**What is being asked:**
Answer these questions from the cash flow text below:
1. What was net cash from operating activities for the three months ended March 31, 2007?
2. How much were capital expenditures in the first three months of 2007?
3. What was restricted cash for the period ended December 31, 2006?

**Extracted text:**
•••

Operating Activities
Net cash from operating activities for the three months ended March 31, 2007 was $780.0 million, an increase of $51.0 million from the three months ended March 31, 2006. There were significant sources of cash generated from weather and pricing impacts on inventory, accounts payable, and exchange gas. However, these sources of cash were largely offset by uses of cash from changes in accounts receivable and underrecovered gas and fuel costs. These gas related activities, when combined with their impact on deferred taxes, generated most of the increase in working capital quarter over quarter.
Investing Activities
Capital expenditures of $152.1 million in the first three months of 2007 were $28.9 million higher than the comparable 2006 period. The spending for the first three months primarily reflected on-going system improvements and upgrades to maintain service and reliability. Capital spending is expected to increase in 2007 compared to last year, mainly for increased integrity-management improvements in the Gas Transmission and Storage Operations segment and expenditures to replace key components within the Electric Operations segment in addition to new business projects.
Restricted cash was $61.2 million and $142.5 million for the periods ended March 31, 2007 and December 31, 2006, respectively. The decrease in restricted cash was due primarily to volatility in forward gas prices during the first quarter of 2007 which resulted in decreased margin deposits on open derivative contracts.

•••

(Extracted data entries)
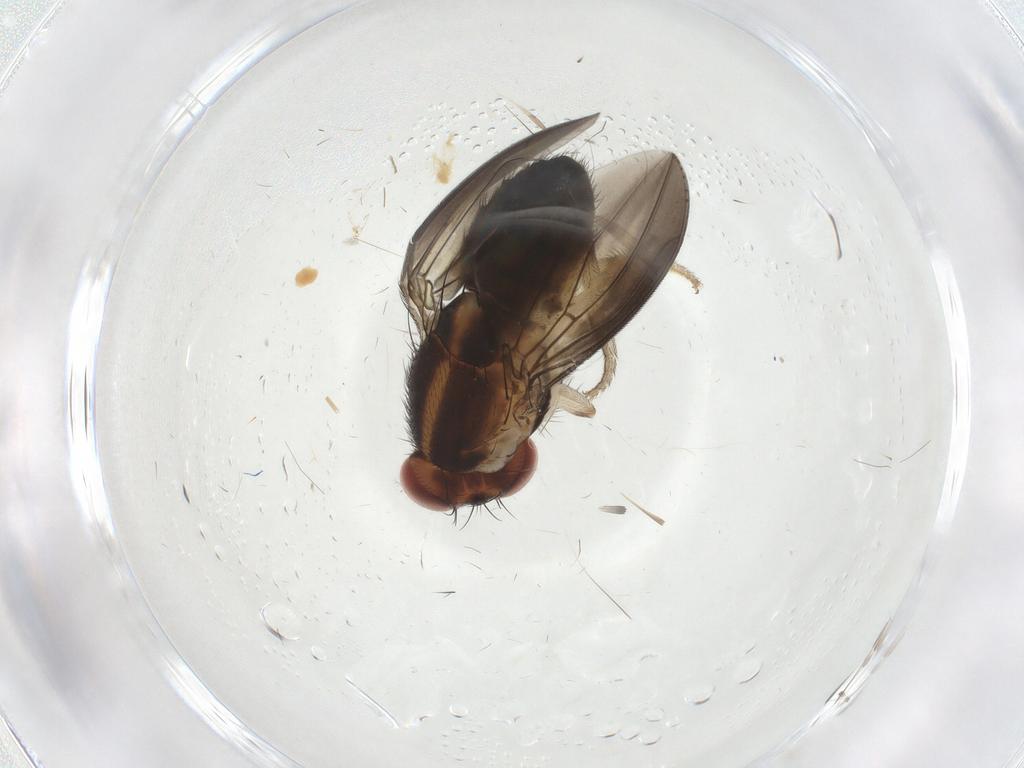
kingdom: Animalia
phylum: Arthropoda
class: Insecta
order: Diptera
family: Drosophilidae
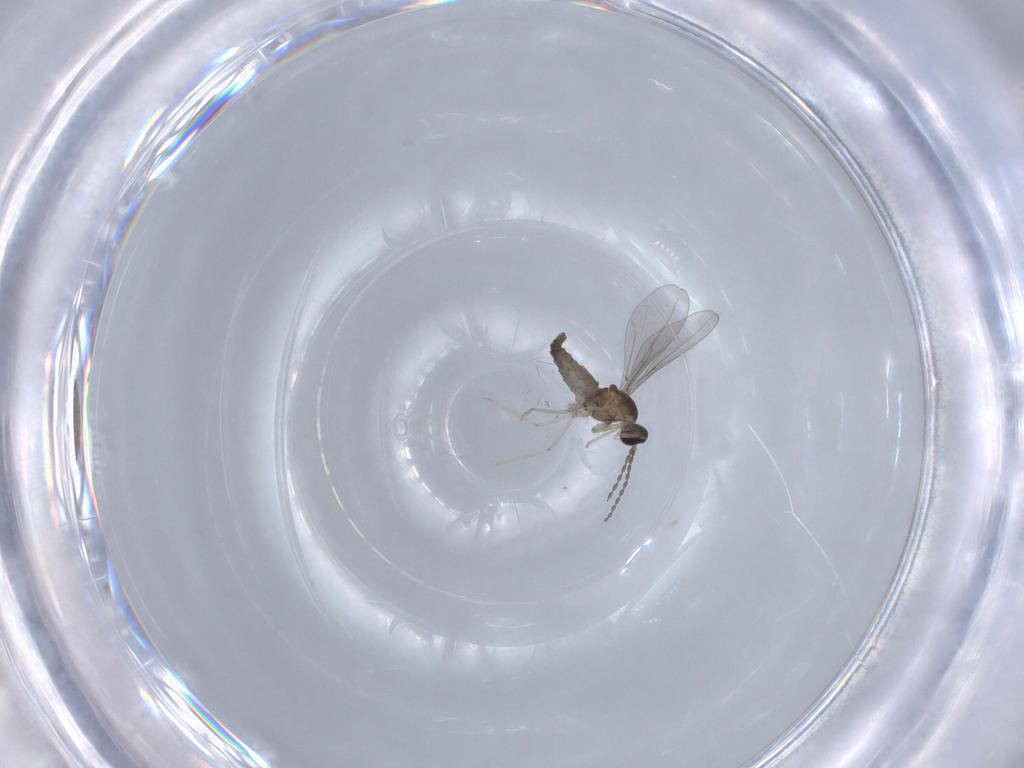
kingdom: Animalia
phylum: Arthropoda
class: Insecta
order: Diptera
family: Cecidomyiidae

•••

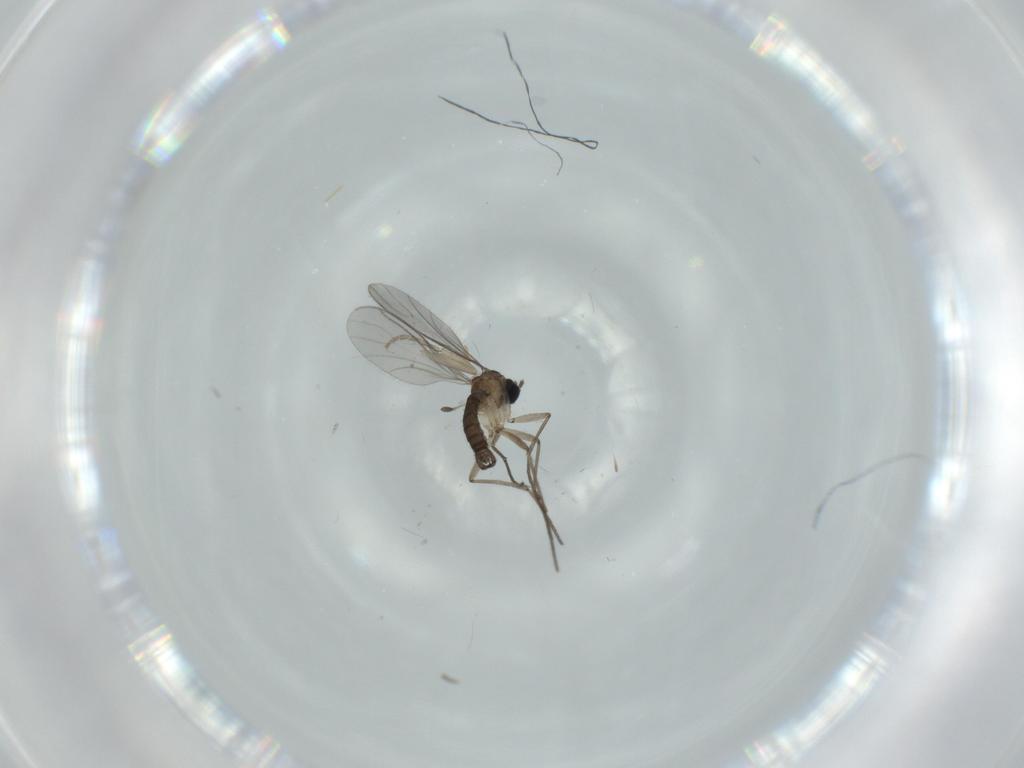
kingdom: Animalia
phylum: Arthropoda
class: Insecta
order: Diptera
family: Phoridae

•••

**Right answer:**
1. $780.0 million
2. $152.1 million
3. $142.5 million